You can sometimes achieve substantial speedups for disk-intensive jobs by using temp space local to each node, rather than reading and writing frequently to your home directory. This is because your home directory is shared across all of the farm nodes, and so in some situations writing to your home directory can be a bottleneck. This is especially true if you're writing and reading many small files.

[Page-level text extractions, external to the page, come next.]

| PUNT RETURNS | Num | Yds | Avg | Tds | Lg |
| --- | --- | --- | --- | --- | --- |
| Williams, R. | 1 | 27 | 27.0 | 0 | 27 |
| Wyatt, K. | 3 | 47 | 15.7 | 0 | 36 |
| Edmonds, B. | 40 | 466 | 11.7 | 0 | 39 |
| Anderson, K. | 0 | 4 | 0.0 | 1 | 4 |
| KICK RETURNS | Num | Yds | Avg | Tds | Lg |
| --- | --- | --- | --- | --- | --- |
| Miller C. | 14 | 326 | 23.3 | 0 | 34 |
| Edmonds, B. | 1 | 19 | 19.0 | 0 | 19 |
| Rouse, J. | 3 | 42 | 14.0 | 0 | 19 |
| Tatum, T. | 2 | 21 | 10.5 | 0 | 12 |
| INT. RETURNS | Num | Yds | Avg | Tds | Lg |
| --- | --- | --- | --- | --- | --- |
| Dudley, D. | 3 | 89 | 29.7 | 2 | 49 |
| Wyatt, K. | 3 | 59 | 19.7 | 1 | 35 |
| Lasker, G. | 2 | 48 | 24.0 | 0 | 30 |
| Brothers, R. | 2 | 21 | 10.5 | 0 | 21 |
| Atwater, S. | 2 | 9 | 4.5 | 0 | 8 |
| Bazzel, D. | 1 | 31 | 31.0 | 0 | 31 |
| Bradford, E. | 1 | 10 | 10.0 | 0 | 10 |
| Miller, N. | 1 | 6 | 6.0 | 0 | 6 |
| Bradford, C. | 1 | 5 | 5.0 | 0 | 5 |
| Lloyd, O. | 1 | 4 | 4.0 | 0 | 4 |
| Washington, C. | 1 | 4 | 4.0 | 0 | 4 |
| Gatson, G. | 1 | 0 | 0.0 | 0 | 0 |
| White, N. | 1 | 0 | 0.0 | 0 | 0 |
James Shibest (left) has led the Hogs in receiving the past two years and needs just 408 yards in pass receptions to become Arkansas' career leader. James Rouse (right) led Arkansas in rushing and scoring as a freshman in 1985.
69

In this situation, the farm admins suggest using disk local to each node. You can do this by making a USER and JOBID specific temp directory. The suggested incantations are:
# make a directory specific to user and job
export MYTMP=/scratch/${USER}/slurm_${SLURM_JOBID}
mkdir -p $MYTMP
# force clean it up after job script ends
function cleanup() { rm -rf $MYTMP; }
trap cleanup EXIT
# change to it!
cd $MYTMP
# run your code, telling it to use that dir:
echo running in $(pwd)
echo to copy results out, you could do
echo cp $MYTMP/files_you_want_to_keep $SLURM_SUBMIT_DIR
A fully functioning example is available in
/home/ctbrown/job-scripts/use-local-temp-space.sh
At the top of your batch script, you can specify the number of nodes
(-N / --nodes
), the number of tasks (-n / --ntasks
), and the
number of CPUs per task (-c/--cpus-per-task
) (see
sbatch documentation for
confusing details). Set them like so:
#SBATCH -N 1
#SBATCH -n 1
#SBATCH -c 1
The wisdom of the ages is thus:
In general, a lot of what us bioinformaticians run is NOT cluster-aware,
so unless you have other information that something is slurm- or cluster-
adapted, you probably want to use -N 1 -n 1
and only adjust -c
.
For example, if I am running snakemake on a single node and want it to
be able to run 32 jobs at the same time, I would set -c 32
in the slurm
sbatch script, and tell snakemake to use -j 32
. Similar logic applies
to any multithreaded application that is not cluster aware: -c
corresponds
to number of threads to use.
Thus spake @luizirber:
--ntasks makes sense for MPI (or things that are closely tied when running), which shouldn't be the case for us.
Here is an additional comment from the --cpus-per-task
documentation:
For instance, consider an application that has 4 tasks, each requiring 3 processors. If our cluster is comprised of quad-processors nodes and we simply ask for 12 processors, the controller might give us only 3 nodes. However, by using the --cpus-per-task=3 options, the controller knows that each task requires 3 processors on the same node, and the controller will grant an allocation of 4 nodes, one for each of the 4 tasks.